Ее сострадание к нему, подкрепленное опасным ядом Евангелия (любому аптекарю известно, что неумеренно данное лекарство есть яд) ― лишь со-страдание, страдание вместе, в коем нет и не может быть ничего созидающего. А значит ― горе любящим, в коих нет более высокой вершины, чем сострадание их, ибо истинная любовь выше самого великого сострадания, и то, что возлюбивший любит, он еще и хочет создать, а не умертвить, пусть и прикрывшись каким угодно Богом. Не мир приносит любовь, не гниение в болоте тихого самоуничижения, но меч!
Бесстыдны блаженные в сострадании своем, бесстыдна любовь безоружная ― и посему наихудшим развратом назову ее! Ибо худший разврат не тело отдает на поругание, но душу, а это знают даже христиане...
Не воспримите это как укол Вам, мой дорогой Теодор, укол от меня, неисправимого антихристианина, неистового язычника Заратустры. Позволю себе предположить, что в Родионе Ваше собственное „я“ нашло хоть сколько-нибудь выхода ― Вы пишете роман и тем отчуждаете нечто от себя... Нечто, чего боитесь сами, хотя и прозреваете столь ясно и точно, мой милый святой Идиот Теодор...
В одном Вы точно сойдетесь со мною ― человек есть нечто, что должно прейти. Он либо должен выйти в состояние ангельское, либо вступить на пути вечного возвращения. Но человек Раскольников обречен уйти в небытие, ибо рядом нет ни Вашего Идиота Мышкина, ни моего Шута Заратустры...»
За окном бушует гроза. Резкий порыв ветра с дождем распахивает окно, подхватывает исписанный лист и уносит его в камин.
Ницше минуту сидит молча, затем поднимается, медленно подходит к окну и вдруг начинает неистово хохотать. Дождь брызжет ему в лицо. Сумасшедший Фридрих не успел объяснить Теодору, в чем заключались его главные ошибки...

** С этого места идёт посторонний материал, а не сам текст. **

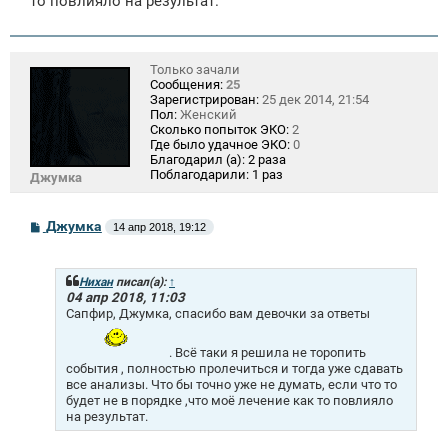
то повлияло на результат.
Только зачали
Сообщения:
25
Зарегистрирован:
25 дек 2014, 21:54
Пол:
Женский
Сколько попыток ЭКО:
2
Где было удачное ЭКО:
0
Благодарил (а):
2 раза
Поблагодарили:
1 раз
Джумка
С
Джумка
14 апр 2018, 19:12
о
о
б
щ
Нихан
писал(а):
↑
е
04 апр 2018, 11:03
н
Сапфир, Джумка, спасибо вам девочки за ответы
и
е
. Всё таки я решила не торопить
события , полностью пролечиться и тогда уже сдавать
все анализы. Что бы точно уже не думать, если что то
будет не в порядке ,что моё лечение как то повлияло
на результат.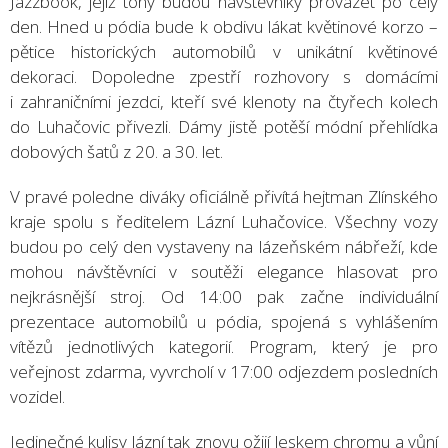
Jazzbook, jejíž tóny budou návštěvníky provázet po celý
den. Hned u pódia bude k obdivu lákat květinové korzo –
pětice historických automobilů v unikátní květinové
dekoraci. Dopoledne zpestří rozhovory s domácími
i zahraničními jezdci, kteří své klenoty na čtyřech kolech
do Luhačovic přivezli. Dámy jistě potěší módní přehlídka
dobových šatů z 20. a 30. let.
V pravé poledne diváky oficiálně přivítá hejtman Zlínského
kraje spolu s ředitelem Lázní Luhačovice. Všechny vozy
budou po celý den vystaveny na lázeňském nábřeží, kde
mohou návštěvníci v soutěži elegance hlasovat pro
nejkrásnější stroj. Od 14:00 pak začne individuální
prezentace automobilů u pódia, spojená s vyhlášením
vítězů jednotlivých kategorií. Program, který je pro
veřejnost zdarma, vyvrcholí v 17:00 odjezdem posledních
vozidel.
Jedinečné kulisy lázní tak znovu ožijí leskem chromu a vůní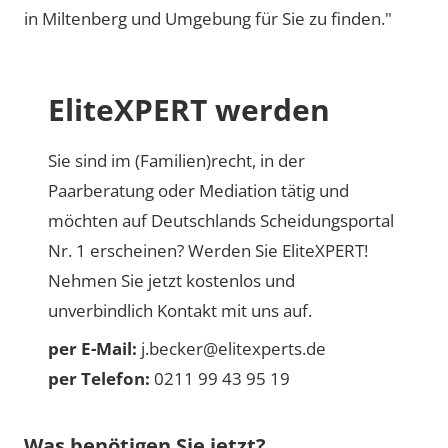
in Miltenberg und Umgebung für Sie zu finden."
EliteXPERT werden
Sie sind im (Familien)recht, in der
Paarberatung oder Mediation tätig und
möchten auf Deutschlands Scheidungsportal
Nr. 1 erscheinen? Werden Sie EliteXPERT!
Nehmen Sie jetzt kostenlos und
unverbindlich Kontakt mit uns auf.
per E-Mail:
j.becker@elitexperts.de
per Telefon:
0211 99 43 95 19
Was benötigen Sie jetzt?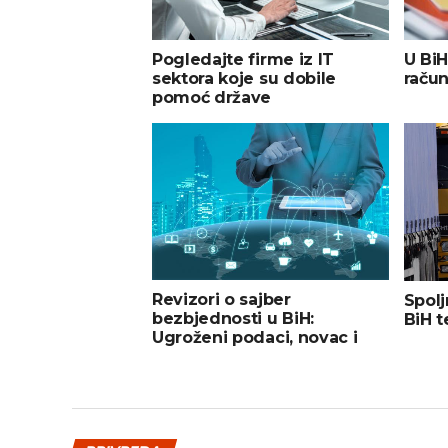
Pogledajte firme iz IT
U BiH
sektora koje su dobile
račun
pomoć države
Revizori o sajber
Spolj
bezbjednosti u BiH:
BiH t
Ugroženi podaci, novac i
javna uprava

Фонограф звякает, остановившийся было валик начинает крутиться сам собою; слышны звуки «Полета Валькирии», перемежаемые «Одой к радости»...
Утро.
Солнце вот-вот взойдет. Гроза утихла.
Ницше выходит на порог дома. Он ждет Солнца. Подле порога взор его улавливает движение.
Промокший грязный щенок медленно, нерешительно подходит все ближе к ноге, жмется, дрожит, тихо поскуливая.
Ницше наклоняется, берет его на руки, усмехаясь чуть слышно: «Вот ведь... тварь дрожащая...».